OXFORD, Miss. – Ten undergraduate students from across the country gained a wealth of research experience this summer at the University of Mississippi, thanks to a new program funded by the National Science Foundation.
Moreover, some students helped further UM research programs that are searching for new drugs to treat a range of human ailments, including Alzheimer’s disease, bipolar disorder and some cancers. Others focused on projects that expand knowledge in several chemistry disciplines.
The Research Experience for Undergraduates, commonly referred to at Ole Miss as the Physical Chemistry Summer Research Program, recruited students who had completed at least their first year of college but had not yet graduated. REU researchers gained hands-on experience covering a broad range of topics related primarily to chemistry.
“One goal of the program is to give a research experience to undergrads by involving them in real research projects,” said Robert Doerksen, a REU program participant and associate professor of medicinal chemistry in the UM School of Pharmacy. “By doing so, the students are able to test their abilities and expand their ideas of what further educational path to follow.”
Doerksen’s project focused on understanding and quantifying the interactions of small-molecule inhibitors with two protein kinases, which are attractive targets for drug design.

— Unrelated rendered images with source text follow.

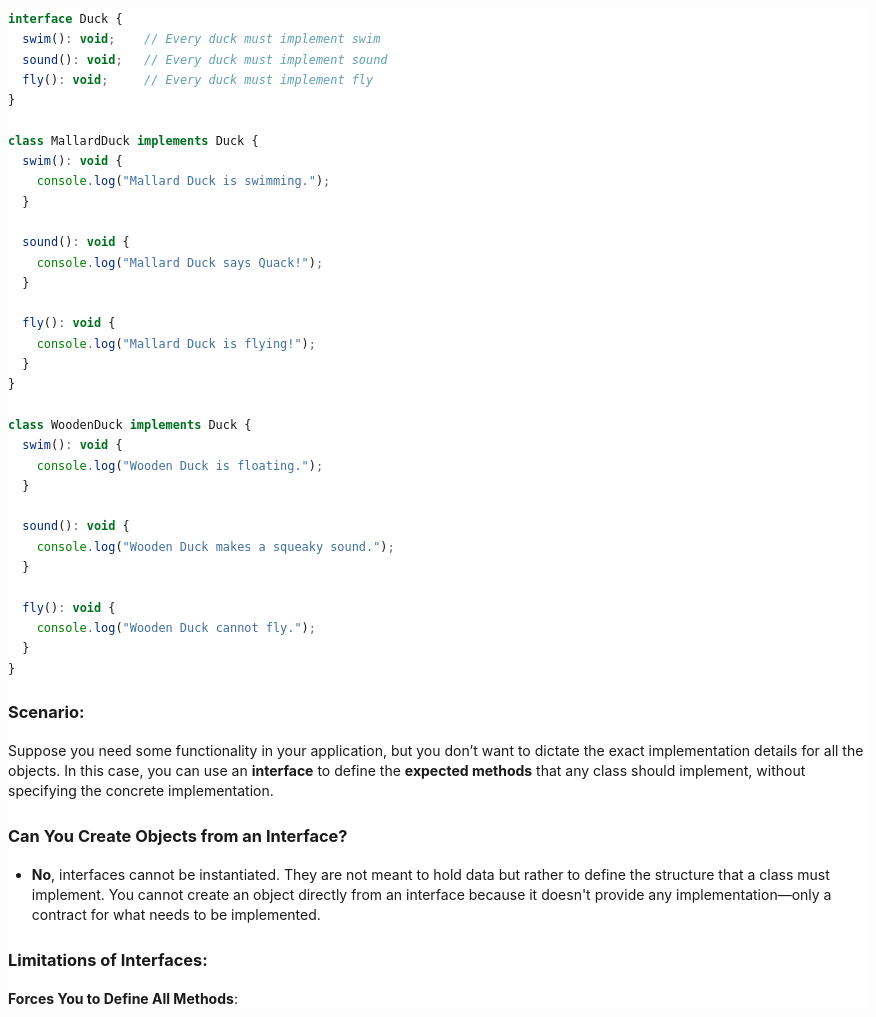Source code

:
 ```jsx
interface Duck {
  swim(): void;    // Every duck must implement swim
  sound(): void;   // Every duck must implement sound
  fly(): void;     // Every duck must implement fly
}

class MallardDuck implements Duck {
  swim(): void {
    console.log("Mallard Duck is swimming.");
  }

  sound(): void {
    console.log("Mallard Duck says Quack!");
  }

  fly(): void {
    console.log("Mallard Duck is flying!");
  }
}

class WoodenDuck implements Duck {
  swim(): void {
    console.log("Wooden Duck is floating.");
  }

  sound(): void {
    console.log("Wooden Duck makes a squeaky sound.");
  }

  fly(): void {
    console.log("Wooden Duck cannot fly.");
  }
}

```

### **Scenario**:

Suppose you need some functionality in your application, but you don’t want to dictate the exact implementation details for all the objects. In this case, you can use an **interface** to define the **expected methods** that any class should implement, without specifying the concrete implementation.

### **Can You Create Objects from an Interface?**

- **No**, interfaces cannot be instantiated. They are not meant to hold data but rather to define the structure that a class must implement. You cannot create an object directly from an interface because it doesn't provide any implementation—only a contract for what needs to be implemented.

### **Limitations of Interfaces**:

**Forces You to Define All Methods**:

Caleb Swain, a rising senior at the Georgia Southern University in Georgia, and Laura Beth Jobe, a rising senior from Erskine College in South Carolina, helped Doerksen with the project.
“The interactions between a drug target (protein kinase), a potential drug ligand and water improve the binding affinity of the ligand for the protein kinase active site,” Jobe said.
By helping the drug ligands bind to the target, the researchers hope to block the protein kinases’ ability to cause cellular processes that trigger diseases and other human ailments.
“This blocking is desirable in the treatment of many diseases such as Alzheimer’s disease, bipolar disorder and certain types of cancer,” Jobe said.
The REU program also enables students to conduct meaningful research, Doerksen said.
“By having intelligent researchers contribute, we can help scientific progress,” he said. “It is important to have more students involved in scientific research to help them effectively decide upon a career path and ultimately to make them more effective citizens.”
Jobe said that her experience in the program solidified her decision to attend medical school.
“My goal of becoming a practicing physician and my interest in medical research has been enhanced through my participation in research at the University of Mississippi,” she said. “Conducting research during the summer afforded me not only an accelerated means of achieving my career goals by providing me with vital research connections and the discovery of my areas of interest but also an exciting opportunity to begin scientific discovery prior to medical school.”
At the end of the program, student researchers completed an analysis, report and presentation of their research. One of the program’s long-term goals is for the students’ research to appear in an article in a peer-reviewed scientific journal, Doerksen said. By doing this, he said, their research will contribute to the betterment of society.
“Based upon my experience in the chemistry and medicinal chemistry departments, I believe that the University of Mississippi fosters an authentic love of learning by pushing students to reach their fullest potential and cultivate resourcefulness and an excellent work ethic, while providing them with the support and encouragement they need to persevere in their tasks,” Jobe said.
Now that the first year of the three-year NSF grant is complete, participants have evaluated and assessed the program and expect to keep it “prospering well into the future,” Doerksen said.